I went to a private middle school where instead of report cards, I got entire packets of evaluations. From science to cultural studies, every teacher took up a full sheet of paper, assessing my ability to ask questions, show up to class on time, and complete homework.
But when I enrolled in Berkeley High School -- a student metropolis with 3,500 other teens -- my class sizes doubled and homework and tests took on more weight than ever before. School became not about my level of mastery, but about how many papers I could turn in.
Everywhere I looked, I saw people falling into exhausting routines, full of extracurriculars, extra credit and extra tutoring; to pass all their AP classes, to look good for an expensive college, to get a scholarship. And here I was, just months into my freshman year, already exhausted. I'd sit in bed until late at night thinking, "How am I going to get through the next morning when today was hell?"
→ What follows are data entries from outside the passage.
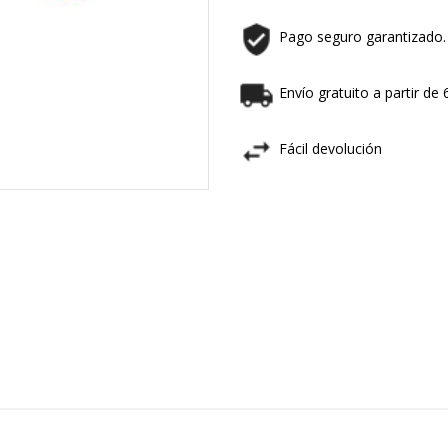
Pago seguro garantizado.
Envío gratuito a partir de
Fácil devolución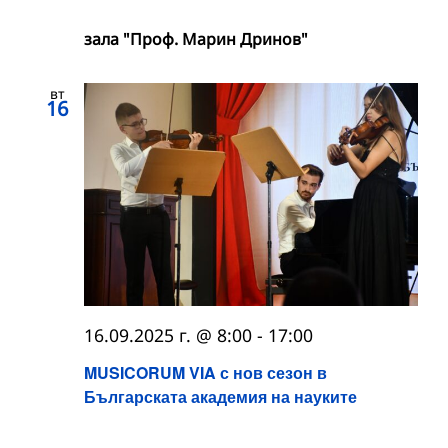
зала "Проф. Марин Дринов"
вт
16
16.09.2025 г. @ 8:00
-
17:00
MUSICORUM VIA с нов сезон в
Българската академия на науките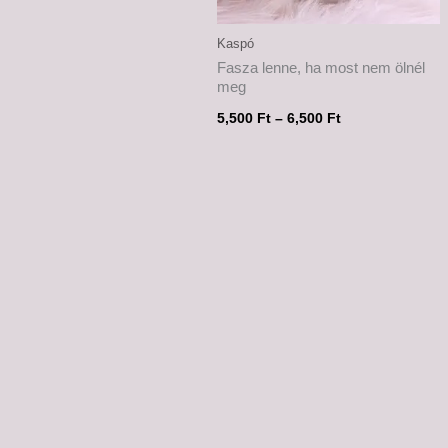
Kaspó
Fasza lenne, ha most nem ölnél
meg
5,500
Ft
–
6,500
Ft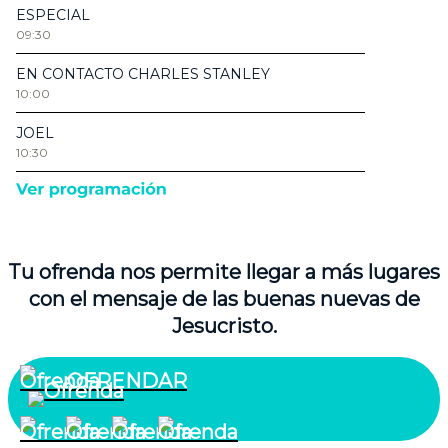
Tu ofrenda nos permite llegar a más lugares
con el mensaje de las buenas nuevas de
Jesucristo.
OFRENDAR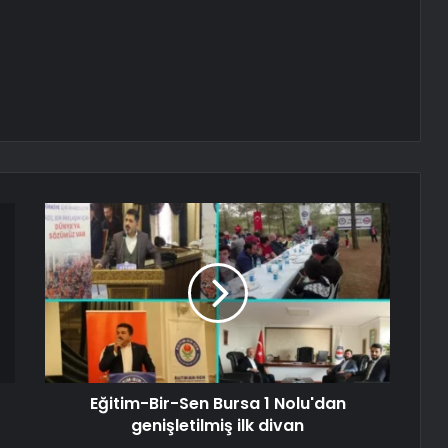
Eğitim-Bir-Sen Bursa 1 Nolu'dan
genişletilmiş ilk divan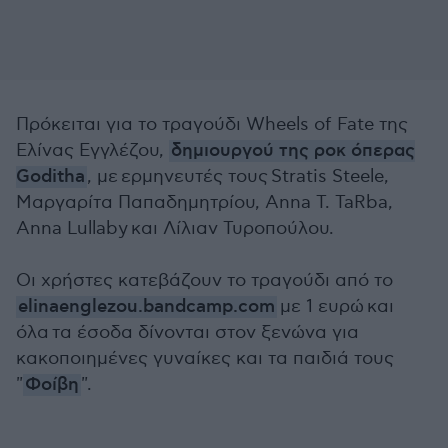
Πρόκειται για το τραγούδι Wheels of Fate της
Ελίνας Εγγλέζου,
δημιουργού της ροκ όπερας
Goditha
, με ερμηνευτές τους Stratis Steele,
Μαργαρίτα Παπαδημητρίου, Anna T. TaRba,
Anna Lullaby και Λίλιαν Τυροπούλου.
Οι χρήστες κατεβάζουν το τραγούδι από το
elinaenglezou.bandcamp.com
με 1 ευρώ και
όλα τα έσοδα δίνονται στον ξενώνα για
κακοποιημένες γυναίκες και τα παιδιά τους
"
Φοίβη
".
Junior year, I started skipping classes in favor of reading in the park across the street. It was the first time in a long time that I felt engaged in learning. It woke me up to the fact that I needed to take control of my own education.
During my senior year, I dropped out. Within a month, I passed the GED with a plan to attend community college and transfer to a four-year university. Most adults couldn't understand why I'd give up on my high school education. After all, didn't I want to graduate?